Are all H atoms abstracted from beta carbons only? (No. It is true for E1 and E2 reactions - GS). What other conditions are necessary for H abstraction? (Besides of E1 and E2, it is also free radical abstraction, and some other reaction conditions outside of the scope of this course. - GS).

Actually, please explain the entire concept of Solvent Effects on Nucleophilicity. Please be specific on what we need to know. Thanks. (As opposed to protic solvents, aprotic solvents selectively solvate cations, leaving anions “untamed”. This reverses the nucleophilicity trend of anions in groups, such is from F to I - GS).

Please explain further what polar aprotic solvents are? (There are polar solvents with no protons acidic enough to create hydrogen bonds - GS).

Are nonpolar solvents aprotic? (Yes. - GS). What is the connection if there is any? (Protons acidic enough for hydrogen bonds, create polarity, but there are other sources of polarity - GS).

Please explain why diluting a system of Sn1 and Sn2 will favor Sn1 and why concentrating the same system will favor Sn2. (Because the reaction rate of SN1 is proportional to the total concentration, while the reaction rate of SN2 is proportional to the square of the total concentration. - GS).

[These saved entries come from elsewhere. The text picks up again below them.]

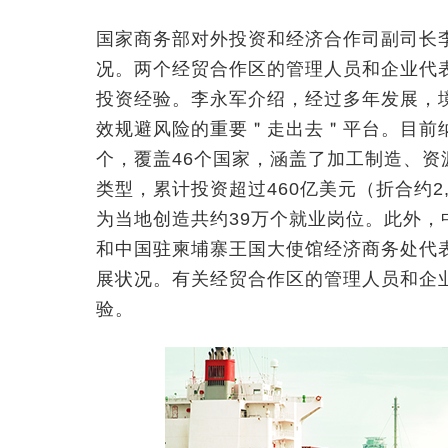
国家商务部对外投资和经济合作司副司长
况。两个经贸合作区的管理人员和企业代
投资经验。李永军介绍，经过多年发展，
效规避风险的重要＂走出去＂平台。目前纳
个，覆盖46个国家，涵盖了加工制造、
类型，累计投资超过460亿美元（折合约2,
为当地创造共约39万个就业岗位。此外
和中国驻柬埔寨王国大使馆经济商务处代
展状况。有关经贸合作区的管理人员和企
验。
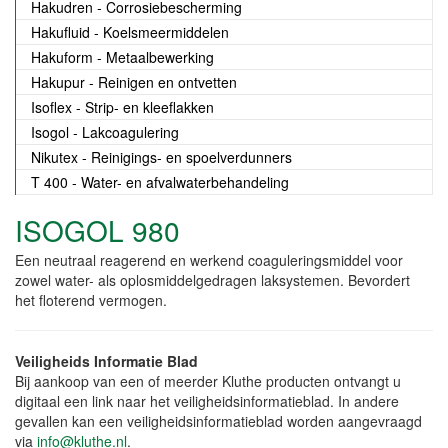
Hakudren - Corrosiebescherming
Hakufluid - Koelsmeermiddelen
Hakuform - Metaalbewerking
Hakupur - Reinigen en ontvetten
Isoflex - Strip- en kleeflakken
Isogol - Lakcoagulering
Nikutex - Reinigings- en spoelverdunners
T 400 - Water- en afvalwaterbehandeling
ISOGOL 980
Een neutraal reagerend en werkend coaguleringsmiddel voor
zowel water- als oplosmiddelgedragen laksystemen. Bevordert
het floterend vermogen.
Veiligheids Informatie Blad
Bij aankoop van een of meerder Kluthe producten ontvangt u
digitaal een link naar het veiligheidsinformatieblad. In andere
gevallen kan een veiligheidsinformatieblad worden aangevraagd
via
info@kluthe.nl
.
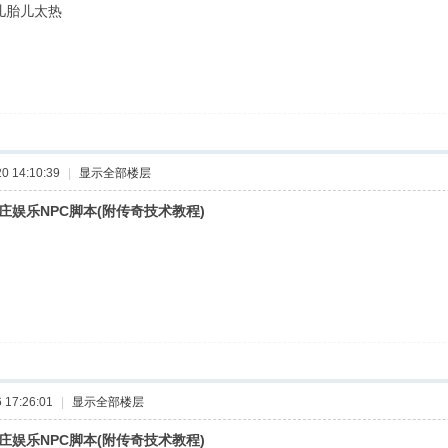
儿胎儿太热
 14:10:39
|
显示全部楼层
庄娱乐NPC脚本(附传奇技术教程)
17:26:01
|
显示全部楼层
庄娱乐NPC脚本(附传奇技术教程)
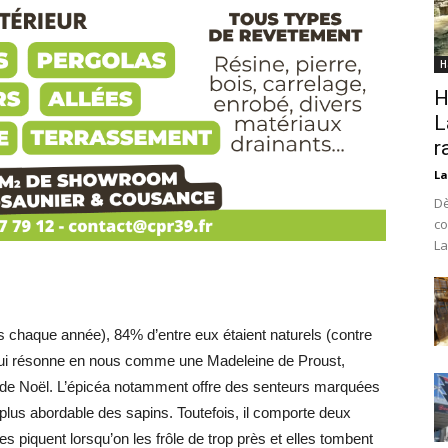
H
H
L
r
La
Dè
co
La
s chaque année), 84% d’entre eux étaient naturels (contre
e, qui résonne en nous comme une Madeleine de Proust,
e de Noël. L’épicéa notamment offre des senteurs marquées
e plus abordable des sapins. Toutefois, il comporte deux
les piquent lorsqu’on les frôle de trop près et elles tombent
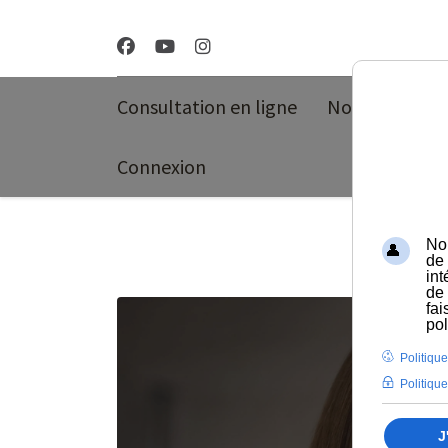
Consultation en ligne
Nos program
Connexion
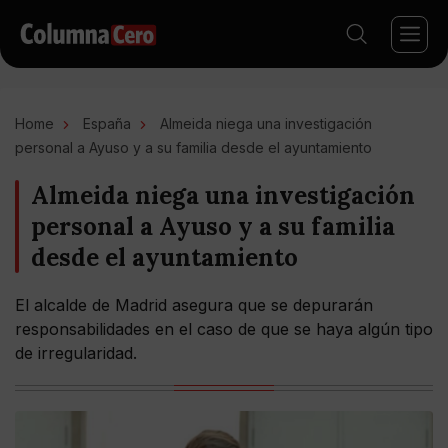
Home
España
Almeida niega una investigación
personal a Ayuso y a su familia desde el ayuntamiento
Almeida niega una investigación
personal a Ayuso y a su familia
desde el ayuntamiento
El alcalde de Madrid asegura que se depurarán
responsabilidades en el caso de que se haya algún tipo
de irregularidad.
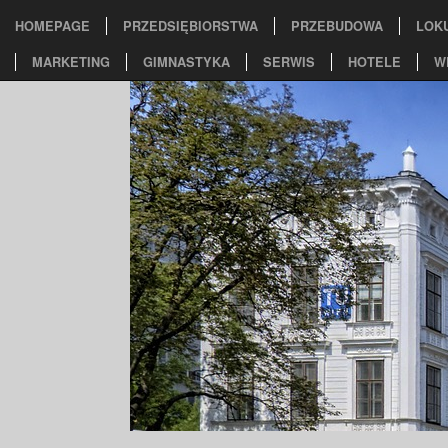
HOMEPAGE
PRZEDSIĘBIORSTWA
PRZEBUDOWA
LOK
MARKETING
GIMNASTYKA
SERWIS
HOTELE
W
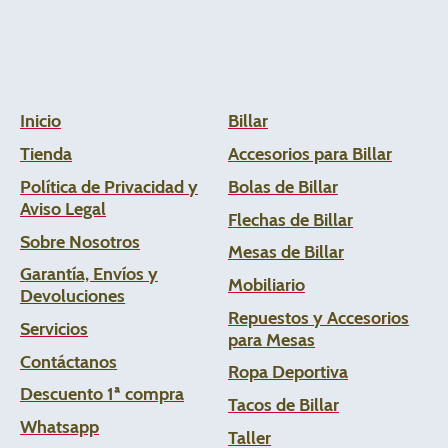
Inicio
Billar
Tienda
Accesorios para Billar
Política de Privacidad y
Bolas de Billar
Aviso Legal
Flechas de
Billar
Sobre Nosotros
Mesas de Billar
Garantía, Envíos y
Mobiliario
Devoluciones
Repuestos y Accesorios
Servicios
para Mesas
Contáctanos
Ropa Deportiva
Descuento 1ª compra
Tacos de Billar
Whats
app
Taller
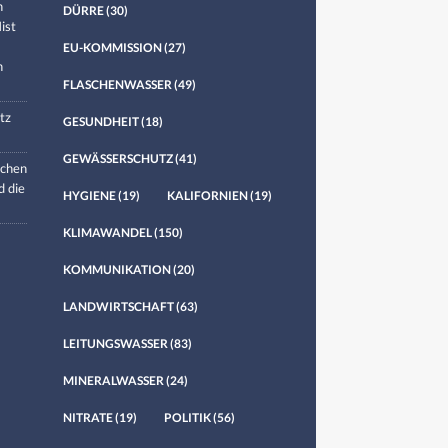
n
DÜRRE
(30)
ist
EU-KOMMISSION
(27)
n
FLASCHENWASSER
(49)
tz
GESUNDHEIT
(18)
GEWÄSSERSCHUTZ
(41)
chen
d die
HYGIENE
(19)
KALIFORNIEN
(19)
KLIMAWANDEL
(150)
KOMMUNIKATION
(20)
LANDWIRTSCHAFT
(63)
LEITUNGSWASSER
(83)
MINERALWASSER
(24)
NITRATE
(19)
POLITIK
(56)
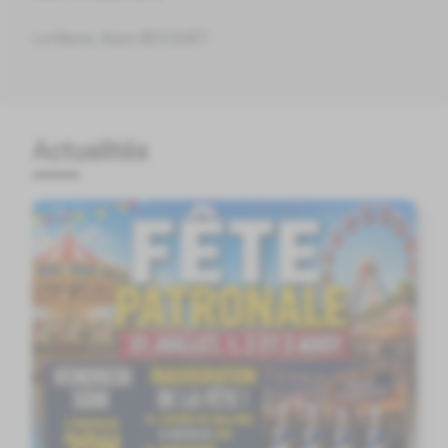
Le Maire, Alain BECQUET.
Actualités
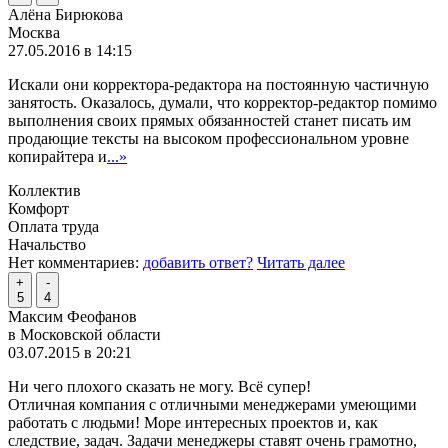
Алёна Бирюкова
Москва
27.05.2016 в 14:15
Искали они корректора-редактора на постоянную частичную
занятость. Оказалось, думали, что корректор-редактор помимо
выполнения своих прямых обязанностей станет писать им
продающие тексты на высоком профессиональном уровне
копирайтера и
...»
Коллектив
Комфорт
Оплата труда
Начальство
Нет комментариев:
добавить ответ?
Читать далее
+
-
5
4
Максим Феофанов
в Московской области
03.07.2015 в 20:21
Ни чего плохого сказать не могу. Всё супер!
Отличная компания с отличными менеджерами умеющими
работать с людьми! Море интересных проектов и, как
следствие, задач. Задачи менеджеры ставят очень грамотно,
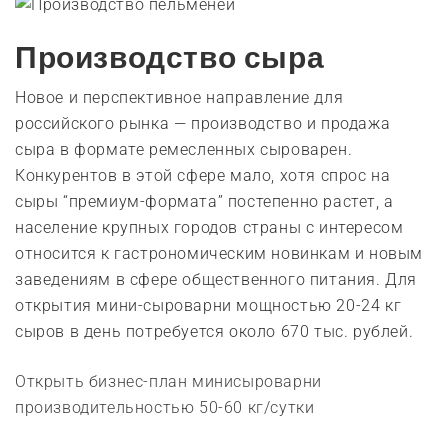
Производство сыра
Новое и перспективное направление для
российского рынка — производство и продажа
сыра в формате ремесленных сыроварен.
Конкурентов в этой сфере мало, хотя спрос на
сыры “премиум-формата” постепенно растет, а
население крупных городов страны с интересом
относится к гастрономическим новинкам и новым
заведениям в сфере общественного питания. Для
открытия мини-сыроварни мощностью 20-24 кг
сыров в день потребуется около 670 тыс. рублей.
Открыть бизнес-план минисыроварни
производительностью 50-60 кг/сутки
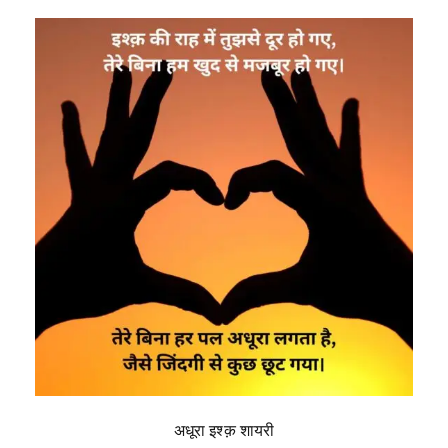
अधूरा इश्क़ शायरी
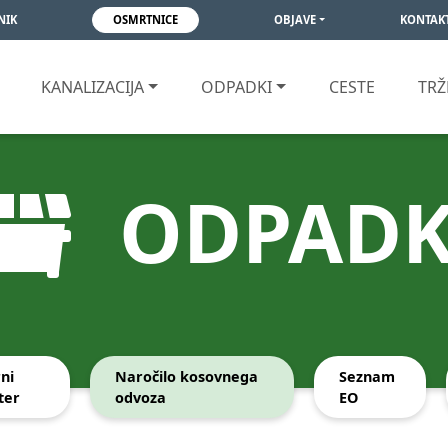
NIK
OSMRTNICE
OBJAVE
KONTAK
KANALIZACIJA
ODPADKI
CESTE
TRŽ
ODPADK
rni
Naročilo kosovnega
Seznam
ter
odvoza
EO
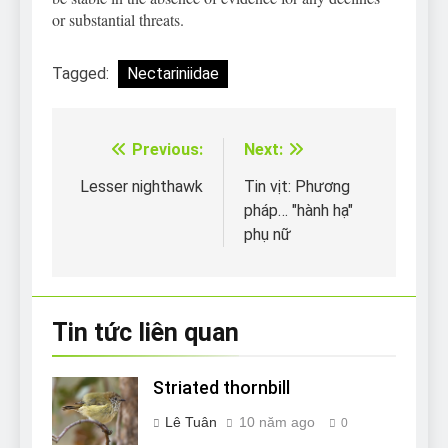
or substantial threats.
Tagged:
Nectariniidae
Previous:
Next:
Điều
hướng
Lesser nighthawk
Tin vịt: Phương
pháp… "hành hạ"
bài
phụ nữ
viết
Tin tức liên quan
Striated thornbill
Lê Tuân
10 năm ago
0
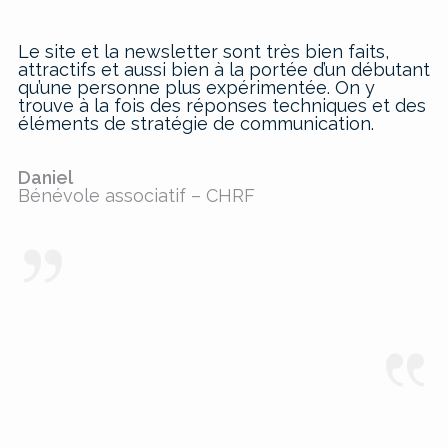
Le site et la newsletter sont très bien faits,
attractifs et aussi bien à la portée d’un débutant
qu’une personne plus expérimentée. On y
trouve à la fois des réponses techniques et des
éléments de stratégie de communication.
Daniel
Bénévole associatif – CHRF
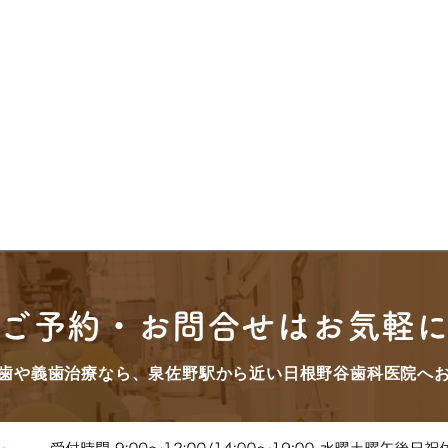
ご予約・お問合せはお気軽
歯や義歯治療なら、泉佐野駅から近い日根野谷歯科医院へ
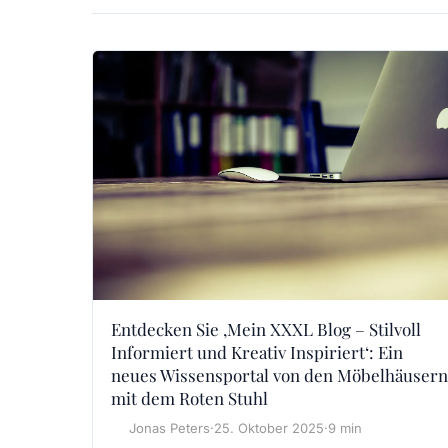
Entdecken Sie ‚Mein XXXL Blog – Stilvoll
Informiert und Kreativ Inspiriert‘: Ein
neues Wissensportal von den Möbelhäusern
mit dem Roten Stuhl
Jonas Peters
·
25. Oktober 2025
·
9 min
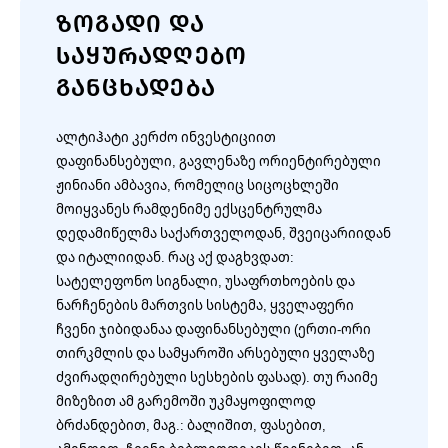
ᲖᲝᲒᲐᲓᲘ ᲓᲐ
ᲡᲐᲧᲣᲠᲐᲓᲦᲔᲑᲝ
ᲒᲐᲜᲪᲮᲐᲓᲔᲑᲐ
ალტიჰატი კერძო ინვესტიციით
დაფინანსებული, გავლენაზე ორიენტირებული
ჟინიანი ამბავია, რომელიც სიცოცხლეში
მოიყვანეს რამდენიმე ექსცენტრულმა
დედამიწელმა საქართველოდან, შვეიცარიიდან
და იტალიიდან. რაც აქ დაგხვდათ:
სატელეფონო სიგნალი, უსაფრთხოების და
ნარჩენების მართვის სისტემა, ყველაფერი
ჩვენი ჯიბიდანაა დაფინანსებული (ერთი-ორი
თირკმლის და სამყაროში არსებული ყველაზე
ძვირადღირებული სესხების ფასად). თუ რაიმე
მიზეზით ამ გარემოში უკმაყოფილოდ
ბრძანდებით, მაგ.: ბალიშით, ფასებით,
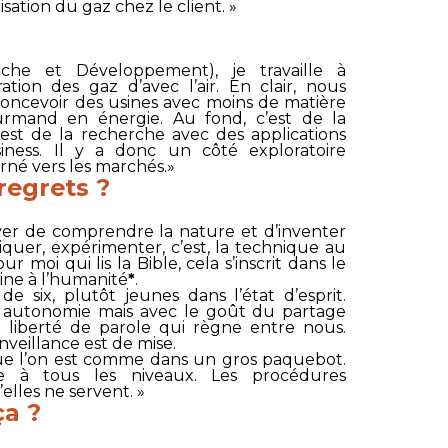
sation du gaz chez le client. »
che et Développement), je travaille à
ation des gaz d’avec l’air. En clair, nous
concevoir des usines avec moins de matière
rmand en énergie. Au fond, c’est de la
est de la recherche avec des applications
iness. Il y a donc un côté exploratoire
urné vers les marchés.»
regrets ?
ssayer de comprendre la nature et d’inventer
riquer, expérimenter, c’est, la technique au
our moi qui lis la Bible, cela s’inscrit dans le
ine à l’humanité
*
.
six, plutôt jeunes dans l’état d’esprit.
e autonomie mais avec le goût du partage
a liberté de parole qui règne entre nous.
nveillance est de mise.
t que l’on est comme dans un gros paquebot.
nce à tous les niveaux. Les procédures
elles ne servent. »
ça ?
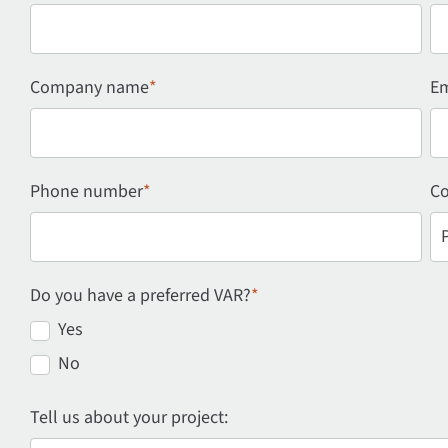
Company name
*
Em
Phone number
*
Co
Do you have a preferred VAR?
*
Yes
No
Tell us about your project:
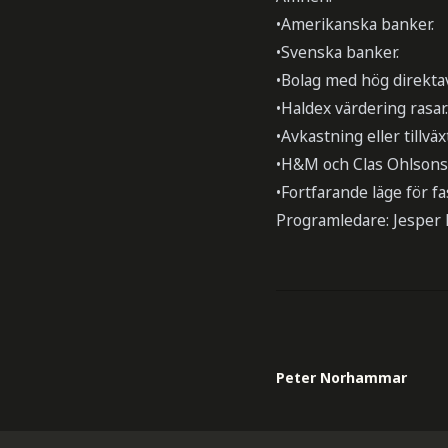
•Amerikanska banker.
•Svenska banker.
•Bolag med hög direkta
•Haldex värdering rasar.
•Avkastning eller tillväx
•H&M och Clas Ohlsons 
•Fortfarande läge för f
Programledare: Jesper 
Peter Norhammar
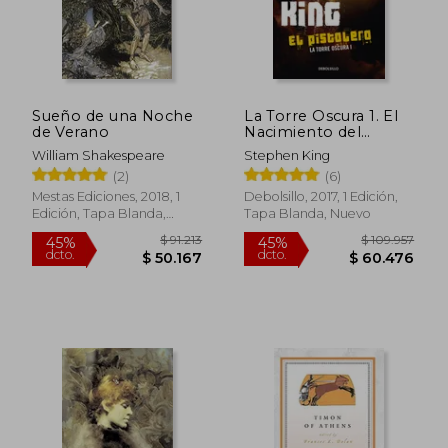
Sueño de una Noche
La Torre Oscura 1. El
de Verano
Nacimiento del
Pistolero
William Shakespeare
Stephen King
(2)
(6)
Mestas Ediciones, 2018, 1
Debolsillo, 2017, 1 Edición,
Edición, Tapa Blanda,
Tapa Blanda, Nuevo
Nuevo
$ 76.384
$ 78.9
55%
55%
dcto.
dcto.
$ 34.373
$ 35.5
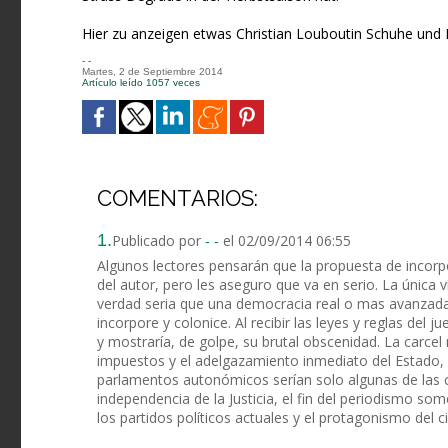
Hier zu anzeigen etwas Christian Louboutin Schuhe und L
- -
Martes, 2 de Septiembre 2014
Artículo leído 1057 veces
COMENTARIOS:
1.
Publicado por
el 02/09/2014 06:55
- -
Algunos lectores pensarán que la propuesta de incor
del autor, pero les aseguro que va en serio. La única 
verdad seria que una democracia real o mas avanzada
incorpore y colonice. Al recibir las leyes y reglas del j
y mostraría, de golpe, su brutal obscenidad. La carcel
impuestos y el adelgazamiento inmediato del Estado, c
parlamentos autonómicos serían solo algunas de las 
independencia de la Justicia, el fin del periodismo somet
los partidos políticos actuales y el protagonismo del 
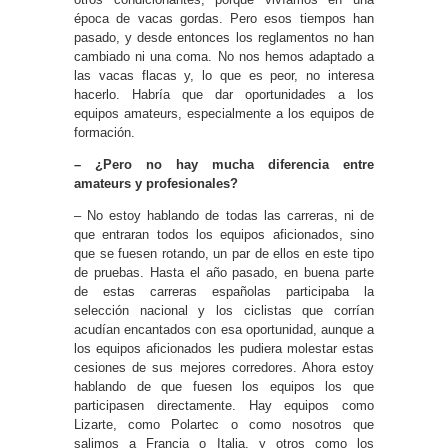
época de vacas gordas. Pero esos tiempos han
pasado, y desde entonces los reglamentos no han
cambiado ni una coma. No nos hemos adaptado a
las vacas flacas y, lo que es peor, no interesa
hacerlo. Habría que dar oportunidades a los
equipos amateurs, especialmente a los equipos de
formación.
– ¿Pero no hay mucha diferencia entre
amateurs y profesionales?
– No estoy hablando de todas las carreras, ni de
que entraran todos los equipos aficionados, sino
que se fuesen rotando, un par de ellos en este tipo
de pruebas. Hasta el año pasado, en buena parte
de estas carreras españolas participaba la
selección nacional y los ciclistas que corrían
acudían encantados con esa oportunidad, aunque a
los equipos aficionados les pudiera molestar estas
cesiones de sus mejores corredores. Ahora estoy
hablando de que fuesen los equipos los que
participasen directamente. Hay equipos como
Lizarte, como Polartec o como nosotros que
salimos a Francia o Italia, y otros como los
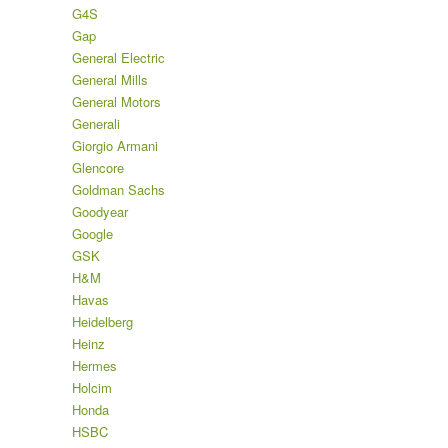
G4S
Gap
General Electric
General Mills
General Motors
Generali
Giorgio Armani
Glencore
Goldman Sachs
Goodyear
Google
GSK
H&M
Havas
Heidelberg
Heinz
Hermes
Holcim
Honda
HSBC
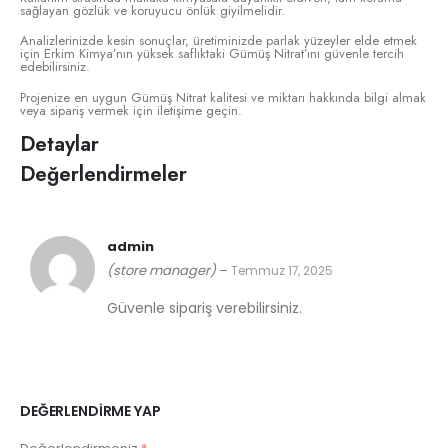
sağlayan gözlük ve koruyucu önlük giyilmelidir.
Analizlerinizde kesin sonuçlar, üretiminizde parlak yüzeyler elde etmek
için Erkim Kimya’nın yüksek saflıktaki Gümüş Nitrat’ını güvenle tercih
edebilirsiniz.
Projenize en uygun Gümüş Nitrat kalitesi ve miktarı hakkında bilgi almak
veya sipariş vermek için iletişime geçin.
Detaylar
Değerlendirmeler
admin
(store manager)
–
Temmuz 17, 2025
Güvenle sipariş verebilirsiniz.
DEĞERLENDIRME YAP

Can you explain how you know which reaction will be more efficient in an E2 reaction? (Usually by Zaitsev rule in the anti-fashion, unless the alternative regio- and stereo-pathways have lower transition states. - GS).

Why are some bonds only partially formed? (Because it corresponds to the lowest energy of the system when the atomic nuclei are in the process of moving from one intermediate to the next one on the reaction pathway. - GS).

Is it true for majority of reactions that you can’t obstruct a Hydrogen from an alpha Carbon and it has to be beta? (Yes, beta-abstraction is preferred over alpha-abstraction - GS).